Embora cada local da indústria de fraturamento hidráulico tenha permissão para emitir certas quantidades de gases em vários estágios de produção, Wilson geralmente consegue identificar violações claras e, quando isso acontece, ela apresenta uma denúncia ao estado.
Também paramos em outros locais onde o cheiro de ovos podres era um sinal da presença de gás perigoso. sulfato de hidrogênio, sugeriu que provavelmente seriam encontrados mais vazamentos.
A câmera óptica de imagem de gás facilitou a visualização de densas plumas de emissões saindo de tanques e escotilhas que, explicou Wilson, muitas vezes poderiam ser contidas se a indústria utilizasse a tecnologia disponível para controle de emissões de metano. Mas tais dispositivos não são obrigatórios e dificilmente são a norma.
Percorremos quilômetros com o cheiro de ovos podres impregnando o carro. Em alguns locais, o cheiro era tão forte que me deu náuseas.
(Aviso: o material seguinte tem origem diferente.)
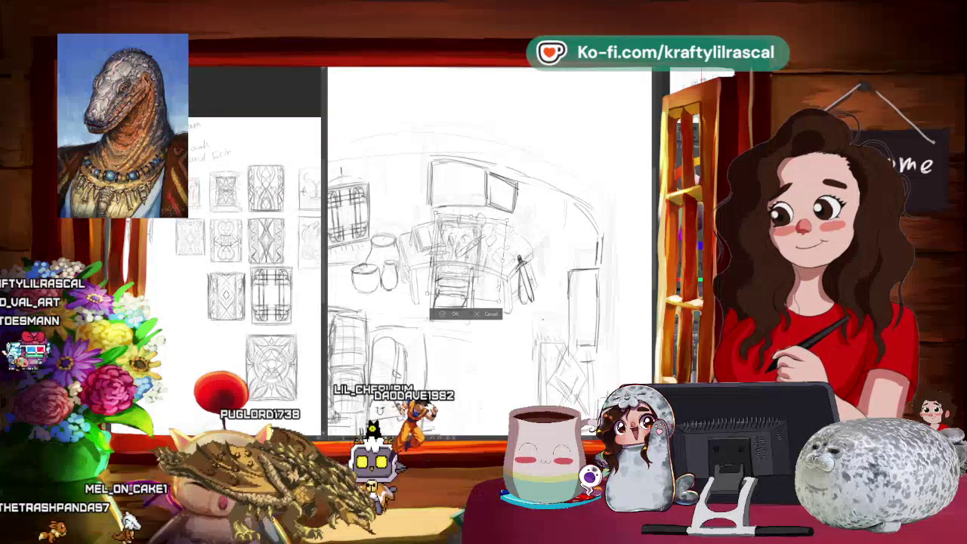
key("p")
left_click(349, 190)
O metano é incolor e inodoro, mas se o sulfeto de hidrogênio, com seu odor forte, está vazando dos locais de perfuração, é provável que o metano também esteja.
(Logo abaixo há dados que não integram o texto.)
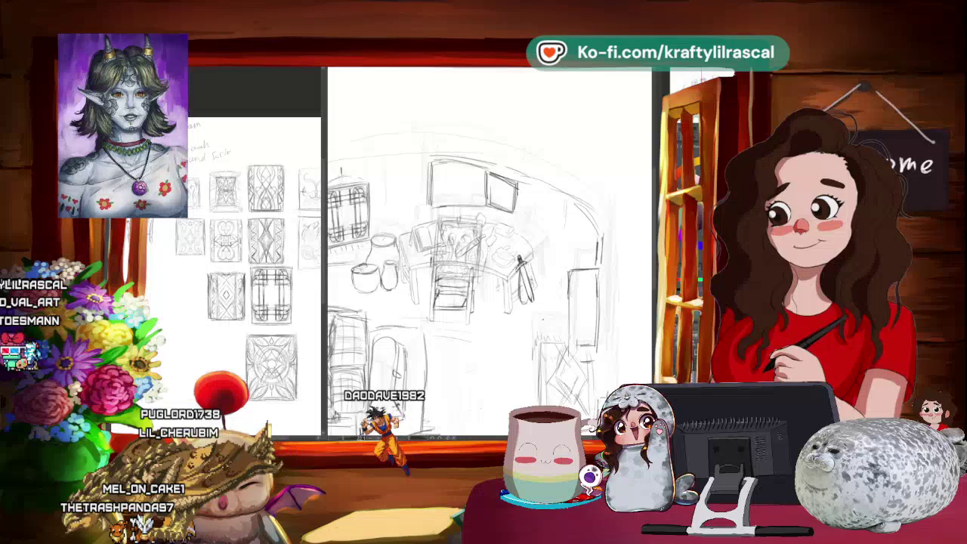
Step: Widen the chair sketch on both sides and squash it shorter, then commit
scroll(457, 293, "up", 1)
"“Estamos aqui registrando as emissões de metano porque ninguém mais está fazendo isso”, disse Wilson. “A Comissão de Qualidade Ambiental do Texas (TCEQO governo só monitora as emissões em casos isolados, geralmente quando apresentamos queixas aos órgãos reguladores e os pressionamos a agir. Então, estamos aqui porque o governo não está fazendo o seu trabalho.”
Andrea Morrow, TCEQA gerente de relações com a mídia da agência discorda. Ela me disse durante uma ligação que a agência monitora as emissões de diversas maneiras: “Se detectarmos algo fora do normal em um monitor fixo, verificamos”. No entanto, a agência possui apenas quatro monitores de ar nas áreas de produção da Bacia Permiana do Texas, apesar da vasta extensão da região, deixando alguns locais de exploração de petróleo e gás bem abaixo do nível de ruído. a mais de 100 quilômetros do monitor mais próximo.
Ela acrescentou: "Se recebermos reclamações, isso será mais um fator", e observou que a agência realiza inspeções regulares e não anunciadas em instalações de petróleo e gás.
Morrow não soube quantificar quantas inspeções não anunciadas foram realizadas na Bacia Permiana este ano. Ela explicou que o sistema de registro da agência não funciona dessa forma, mas me ofereceu um link para... TCEQRelatórios Anuais de Fiscalização e da agência Página de dados de monitoramento do ar.
Wilson reconhece que TCEQ Ela dá seguimento a algumas das reclamações apresentadas pela Earthworks. "Algumas das reclamações levaram ao fechamento temporário de obras até que o problema seja resolvido. No entanto, na maioria dos casos, após o conserto de uma parte, outra falha e os vazamentos são intermináveis", disse ela.
Alan Septoff fotografando um local da indústria de fraturamento hidráulico na Bacia Permiana.
Placas de aviso sobre diversos riscos, incluindo gás sulfeto de hidrogênio, em um local de fraturamento hidráulico na Bacia Permiana.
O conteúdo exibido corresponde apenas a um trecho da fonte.